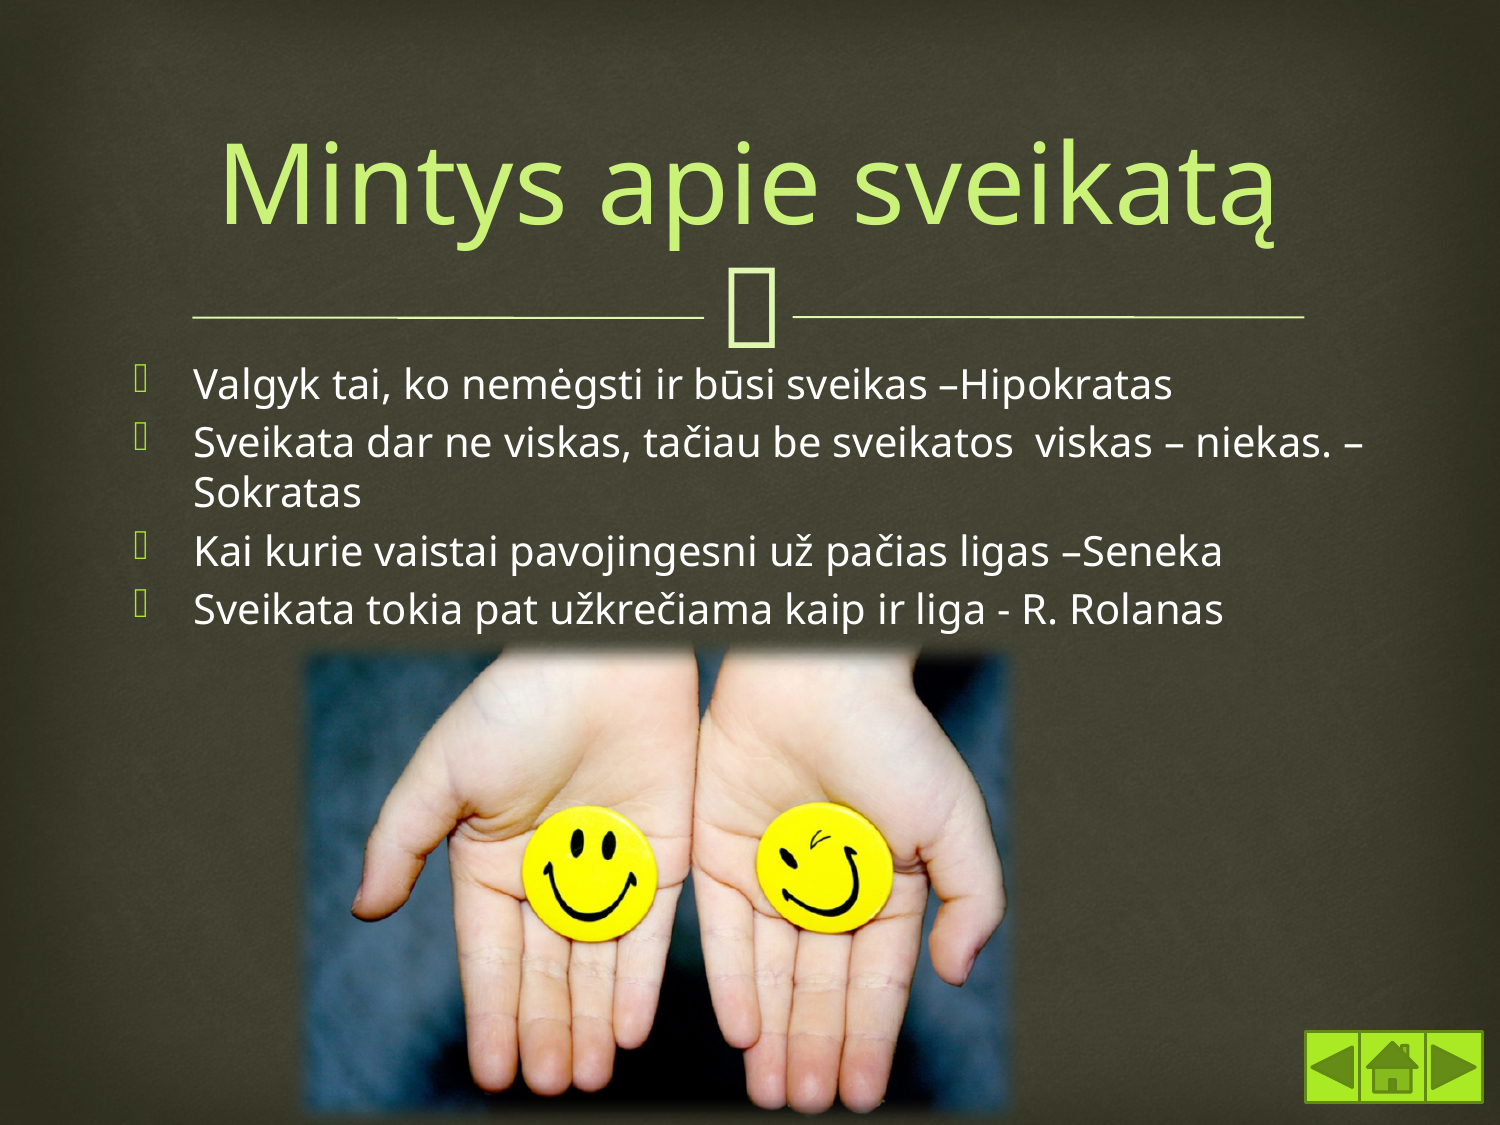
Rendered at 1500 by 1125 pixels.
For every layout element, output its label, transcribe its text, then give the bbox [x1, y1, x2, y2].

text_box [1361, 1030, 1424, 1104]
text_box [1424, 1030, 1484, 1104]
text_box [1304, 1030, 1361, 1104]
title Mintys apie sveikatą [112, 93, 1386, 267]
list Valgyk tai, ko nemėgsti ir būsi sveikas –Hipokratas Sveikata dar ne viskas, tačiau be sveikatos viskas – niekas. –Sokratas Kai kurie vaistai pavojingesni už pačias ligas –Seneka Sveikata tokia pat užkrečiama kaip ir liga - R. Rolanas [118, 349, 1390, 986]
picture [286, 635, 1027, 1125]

▬▬▬

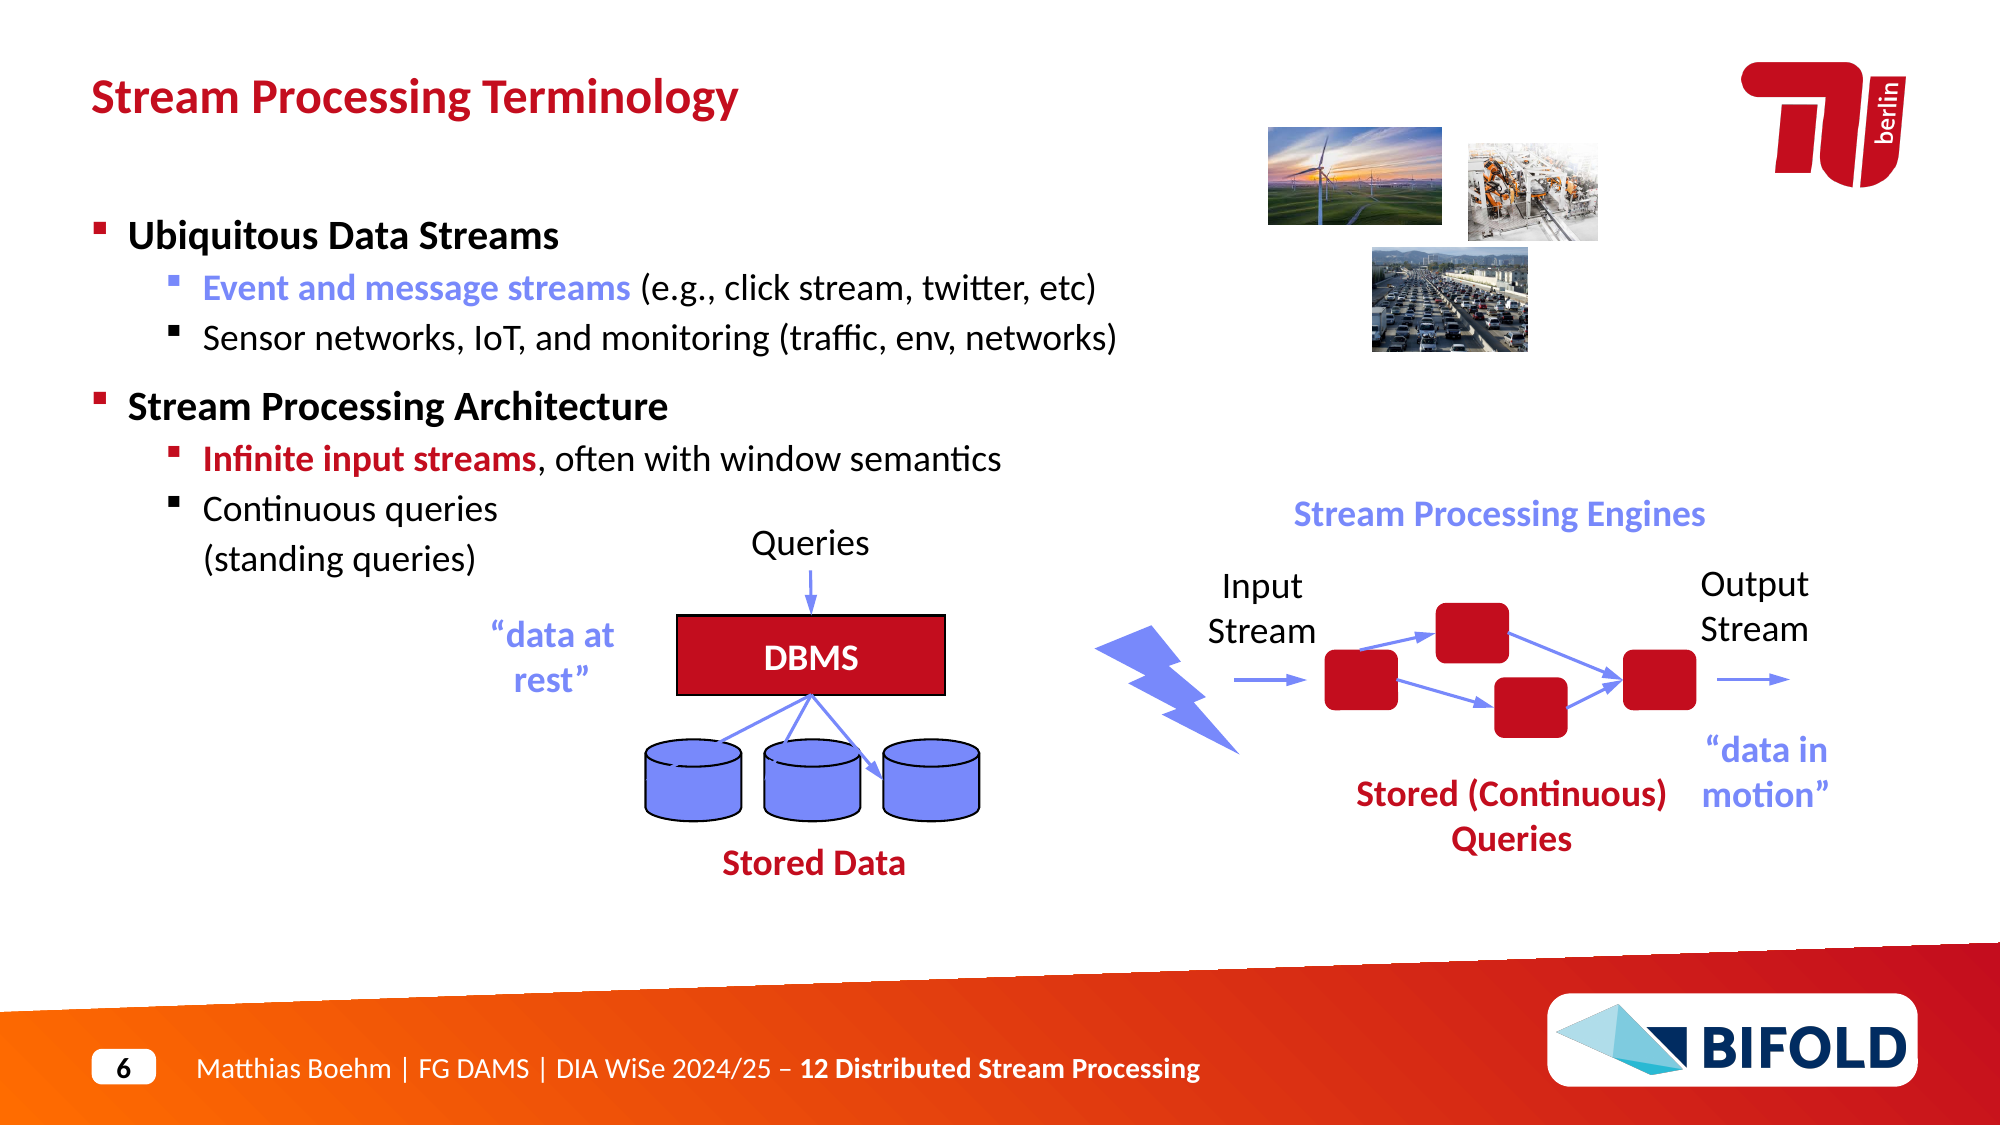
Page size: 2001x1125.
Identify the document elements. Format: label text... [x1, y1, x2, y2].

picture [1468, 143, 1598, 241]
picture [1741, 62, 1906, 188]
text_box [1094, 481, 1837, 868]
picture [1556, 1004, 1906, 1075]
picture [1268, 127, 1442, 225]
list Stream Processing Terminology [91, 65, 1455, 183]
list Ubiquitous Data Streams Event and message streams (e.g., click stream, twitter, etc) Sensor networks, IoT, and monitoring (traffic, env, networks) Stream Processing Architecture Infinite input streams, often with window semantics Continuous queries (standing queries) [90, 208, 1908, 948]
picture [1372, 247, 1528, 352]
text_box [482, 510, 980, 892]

▬▬▬

> **EXERCISE INSTRUCTIONS**
Everything above from the line containing "Identify the document" down to the line containing "text_box [482, 510, 980, 892]" should be copied exactly, both end lines included, and nothing else.

> **RESULT FOR THIS EXERCISE**
Identify the document elements. Format: label text... [x1, y1, x2, y2].

picture [1468, 143, 1598, 241]
picture [1741, 62, 1906, 188]
text_box [1094, 481, 1837, 868]
picture [1556, 1004, 1906, 1075]
picture [1268, 127, 1442, 225]
list Stream Processing Terminology [91, 65, 1455, 183]
list Ubiquitous Data Streams Event and message streams (e.g., click stream, twitter, etc) Sensor networks, IoT, and monitoring (traffic, env, networks) Stream Processing Architecture Infinite input streams, often with window semantics Continuous queries (standing queries) [90, 208, 1908, 948]
picture [1372, 247, 1528, 352]
text_box [482, 510, 980, 892]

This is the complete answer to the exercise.